C’est ainsi que des groupes LGBT américains, européens, israéliens etc. (plus précisément les groupes où les gays et lesbiennes blanc.he.s et friqué.e.s imposent leur parole et écrasent celle des personnes racisées, précaires, des trans etc.) tolèrent ou soutiennent les politiques de leurs gouvernants. Ces derniers utilisent les luttes féministes et LGBT pour justifier leurs guerres capitalistes et leurs politiques impérialistes (en témoigne la campagne contre l’homophobie menée par les Etats-Unis dans des pays d’Afrique et du Moyen-Orient).

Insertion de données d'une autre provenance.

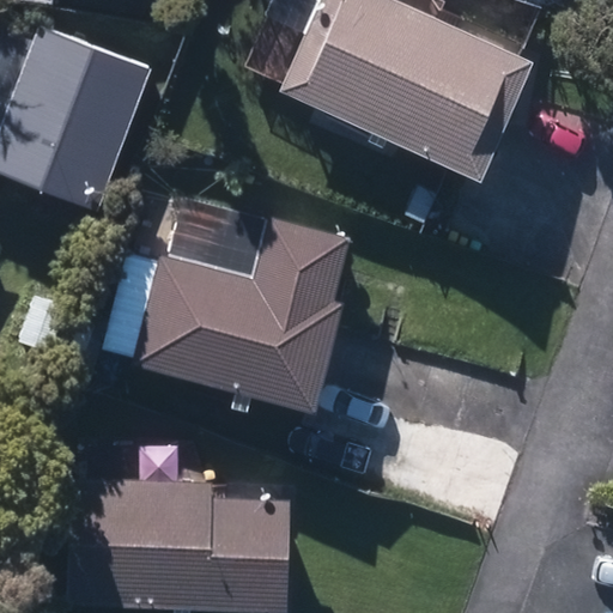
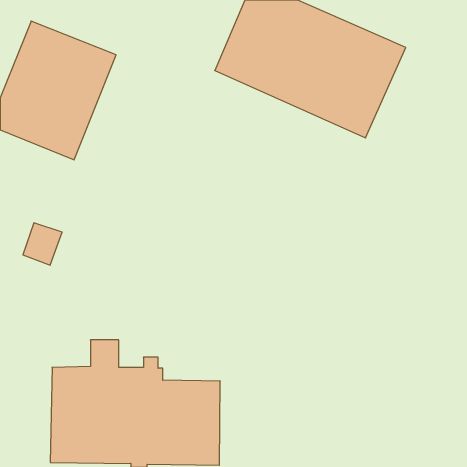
building: [134,218,350,412] -> none

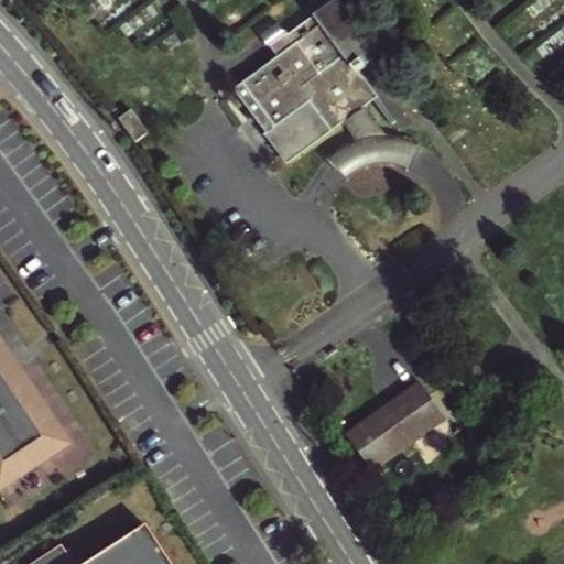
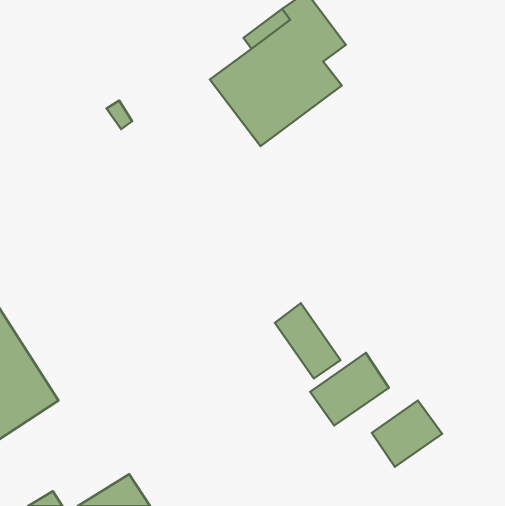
building: none -> [275,303,340,378]
building: none -> [372,400,442,467]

En parallèle, se développe tourisme et commerce gay et lesbien avec une courses aux destinations les plus gay-friendly. En France, Montpellier, ville étudiante fortement cloisonnée où les quartiers pauvres sont en périphérie, remporte la palme en célébrant le premier mariage d’un couple gay (intimes de la porte-parole du gouvernement) qui iront passer leur voyage de noces à Tel Aviv. Le fait qu’Israël, par exemple, soit vu comme le paradis des LGBT (grâce aux relais médiatiques européens entre autres) est censé rendre la destination plus attractive et faire de ce pays un modèle de modernité et de tolérance, en tentant de faire oublier qu’il est un État d’apartheid, fondé sur la colonisation et la guerre.
Le développement de mouvements gays ouvertement capitalistes et ethnocentrés, ainsi que la normalisation de la frange la plus aisée/blanche des LGBT, par le biais de l’accès privilégié qu’illes ont à la consommation, renforcent l’essor des mouvements homonationalistes.

On peut se rappeler de Pim Fortuyn, gay nationaliste néerlandais (amateur de jeunes marocains selon ses propres dires), élu député en 2001, et la présence d’un certain nombre de gays, plus ou moins avoués, chez les cadres du FN, ainsi qu’à l’UMP. Il existe d’ailleurs au moins une page Facebook de LGBT qui soutiennent Marine Le Pen : rien d’étonnant puisqu’elle surfe sur la laïcité et la défense des acquis des femmes et homosexuels face à l’Islam, passant sous silence les positions de son propre parti sur ces questions (et notamment d’un certain Jean- Marie qui parlait il y a quelques années de mettre les « sidaïques » dans des « sidatorium »). Ceci dans un contexte général où, par ailleurs, les prières de rue musulmanes sont unanimement condamnées, alors que les manifestations des anti-IVG catholiques sont protégés par les flics et ne font jamais la une des journaux.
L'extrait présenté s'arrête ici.